On December 23, 2015, the power grid in the Ukraine was hit with a cyberattack. The outage left a large region of Ivano-Frankivsk without power as a substation went down. They were able to get back online manually as they continue to search for the culprits.
In a report posted on ARS Technica, this attack included the use of unsecure Secure Shell (SSH) crypto keys which give the hackers permanent, root access to infected computers.
Researchers from antivirus provider ESET have confirmed that multiple Ukrainian power authorities were infected by "BlackEnergy," a package discovered in 2007 that was updated two years ago to include a host of new functions, including the ability to render infected computers unbootable. More recently, ESET found, the malware was updated again to add a component dubbed KillDisk, which destroys critical parts of a computer hard drive and also appears to have functions that sabotage industrial control systems. The latest BlackEnergy also includes a backdoored secure shell (SSH) utility that gives attackers permanent access to infected computers.
While the Ukraine was first, it’s a harbinger of the danger lurking in all our power grids – and that’s the warning coming from Ted Koppel in his new book, “Lights Out.” He predicts there will be a power grid breach in the next two years that could last anywhere from two months to two years based on the severity of the attack.
In his video about his book, he says, an attack will “plunge tens of millions of people into darkness for weeks or even months with no electric light or heat or refrigeration, no running water, no waste disposal.” His conclusions are based on a year and a half researching the topic with the best experts in and out of government. He adds, “The Internet can be used as a weapon of mass destruction and our electric power grids are a target – that’s a fact.”
Mr. Koppel spoke with the Venafi team at our annual company meeting last week, sharing his sense of urgency and concern about what might happen if the power grid goes down because of a malicious attack. Needless to say, he met with an enthusiastic audience hungry to do our best to keep the internet safe.
At the office, we talk about keys and certificates all of the time. Our focus comes from our singular mission to protect our customers from the bad guys. We know keys and certificates can be used to encrypt malicious traffic or hide malware, creating pathways for cybercriminals to vital services (like power grids) and critical business information.
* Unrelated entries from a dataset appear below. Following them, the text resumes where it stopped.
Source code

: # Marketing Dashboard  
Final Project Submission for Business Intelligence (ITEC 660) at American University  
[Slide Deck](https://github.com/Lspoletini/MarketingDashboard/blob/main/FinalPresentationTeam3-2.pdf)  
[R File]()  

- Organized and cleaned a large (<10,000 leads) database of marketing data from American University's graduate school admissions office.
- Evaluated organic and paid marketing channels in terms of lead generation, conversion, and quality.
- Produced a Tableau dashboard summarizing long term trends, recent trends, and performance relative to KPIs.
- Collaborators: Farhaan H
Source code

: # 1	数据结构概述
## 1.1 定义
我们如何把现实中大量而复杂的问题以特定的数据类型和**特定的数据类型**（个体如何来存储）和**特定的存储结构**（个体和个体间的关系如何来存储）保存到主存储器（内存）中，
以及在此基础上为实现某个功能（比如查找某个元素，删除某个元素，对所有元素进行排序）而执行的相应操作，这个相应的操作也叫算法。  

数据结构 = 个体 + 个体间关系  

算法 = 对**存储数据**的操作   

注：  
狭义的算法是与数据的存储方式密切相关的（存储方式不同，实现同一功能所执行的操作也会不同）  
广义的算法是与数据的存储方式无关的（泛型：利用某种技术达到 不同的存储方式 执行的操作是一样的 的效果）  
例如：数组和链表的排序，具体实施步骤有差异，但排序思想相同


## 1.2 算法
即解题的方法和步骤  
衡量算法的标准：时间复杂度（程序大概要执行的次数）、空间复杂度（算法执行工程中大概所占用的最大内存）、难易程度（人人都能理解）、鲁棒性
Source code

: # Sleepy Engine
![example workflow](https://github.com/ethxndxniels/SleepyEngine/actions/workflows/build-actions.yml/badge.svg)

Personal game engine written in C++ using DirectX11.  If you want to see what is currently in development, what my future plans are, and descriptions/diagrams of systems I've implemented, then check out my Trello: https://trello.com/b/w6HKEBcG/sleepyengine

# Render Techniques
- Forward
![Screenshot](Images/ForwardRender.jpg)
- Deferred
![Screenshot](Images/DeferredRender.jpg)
At one point, Mr. Koppel asked people in the room to raise their hands if they believed a cyberattack was imminent. About half the room raised their hands. “What about the rest of you,” Mr. Koppel asked.
“Those are the people who are already convinced we can prevent it from happening by getting all of our power companies online with Venafi,” Jeff Hudson, Venafi CEO replied. Based on the energy and dedication in the room, that’s a good bet.
While the experts debate the consequences of an attack, they agree there is a threat. In an article on CSOonline, “Carl Wright, general manager of TrapX Security, puts it like this, ‘Power plants and our energy grid remain high-risk targets. It is imperative that we find new and innovative ways to detect adversaries early, mitigate the effects and then defeat them.’”
We can help you start defeating the attackers today. By securing your digital keys and certificates, we can restore trust to your networks. We help you safely increase encryption. From preventing outages based on expired or mismanaged keys and certificates to giving you visibility throughout your network, we are your Immune System for the Internet – learning, adapting, and protecting your data and systems.
Note: There’s an earlier book that came out in Germany that speaks to the situation in Europe. Take a look at Blackout by Marc Elsberg.